> _Passage to read_:
--
Supplement 1


The Ja`fariyyah Shi`ah believe that the Twelve Imams are as follows:

Imam `Ali ibn Abi-talib , the Holy Prophet’s cousin and son-in-law; i.e. the husband of Lady Fatimah al-Zahra', the Holy Prophet’s daughter.

Imam al-Hasan and Imam al-Husayn; sons of Imam `Ali and Lady Fatimah, and grandsons of the Holy Prophet.

Imam Zayn al-`abidin, `Ali ibn al-Husayn al-Sajjad.

Imam Muhammad ibn `Ali al-Baqir.

Imam Ja`far ibn Muhammad al-sadiq.

Imam Musa ibn Ja`far al-Kazim.

Imam `Ali ibn Musa al-Riza.

Imam Muhammad ibn `Ali al-Jawad al-Taqi.

Imam `Ali ibn Muhammad al-Hadi al-Naqi.

Imam al-Hasan ibn `Ali al-`Askari.

Imam Muhammad ibn al-Hasan al-Mahdi, the Awaited Savior.

They (peace of Allah be upon them all) are the Ahl al-Bayt (i.e. the Prophet’s Household) whom the Holy Prophet Muhammad (S) appointed by a Divine Command as leaders of the Muslim community on account of their infallibility, purity from faults and sins, and the boundless knowledge they inherited from their grandfather, the Holy Prophet (S), who ordered people to love the Ahl al-Bayt and obey them. In this respect, Almighty Allah addresses the Prophet in these words:

“Say: No reward do I ask of you for this except the love for my near relatives. (42/23)”

Also, He says:

“O you who believe! Be careful of your duty to Allah, and be with the true ones. (9/119)”[^18]


The Ja`fariyyah Shi`ah believe that these Immaculate Imams, against whom history has never recorded any slip or act of disobedience to Almighty Allah, in actions or words, have served the Islamic nation very much through their magnificent knowledge, and enriched Islamic culture with profound erudition and sound stances in the fields of doctrines, Islamic laws, ethics, arts, exegesis of the Holy Qur'an, history, and future insights. Through their words and actions, the Holy Imams educated a group of men and women who, as a result, became pious figures whose precedence, knowledge, and good manners are recognized by everybody.
--
> _Available data_:
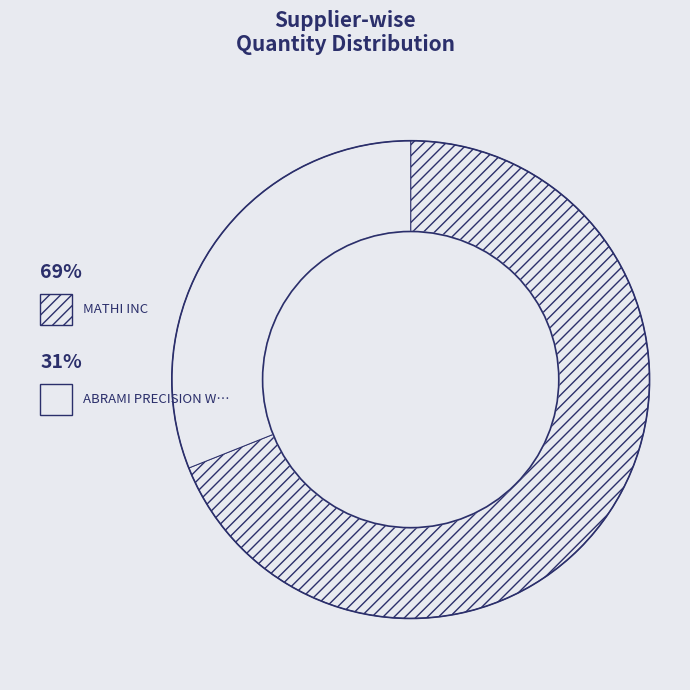

How many segments does this pie chart have?

2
--
> _Tasks_:
(1) Using the passage on the Twelve Imams, decide whether each statement agrees with it: (a) Imam al-Hasan and Imam al-Husayn are described as sons of Imam `Ali and Lady Fatimah; (b) Imam Musa ibn Ja`far is given the title al-Riza; (c) the Imams are said to have educated a group of men and women. Answer yes or no for each and quote the deciding words of the passage.
(2) Reproduce verbatim the part of the passage on the Twelve Imams starting with "Supplement 1" and going on through "ibn al-Husayn al-Sajjad.".

> _Response list_:
(1)
(a) Yes: "sons of Imam `Ali and Lady Fatimah, and grandsons of the Holy Prophet."
(b) No: "Imam Musa ibn Ja`far al-Kazim."
(c) Yes: "the Holy Imams educated a group of men and women"

(2)
Supplement 1


The Ja`fariyyah Shi`ah believe that the Twelve Imams are as follows:

Imam `Ali ibn Abi-talib , the Holy Prophet’s cousin and son-in-law; i.e. the husband of Lady Fatimah al-Zahra', the Holy Prophet’s daughter.

Imam al-Hasan and Imam al-Husayn; sons of Imam `Ali and Lady Fatimah, and grandsons of the Holy Prophet.

Imam Zayn al-`abidin, `Ali ibn al-Husayn al-Sajjad.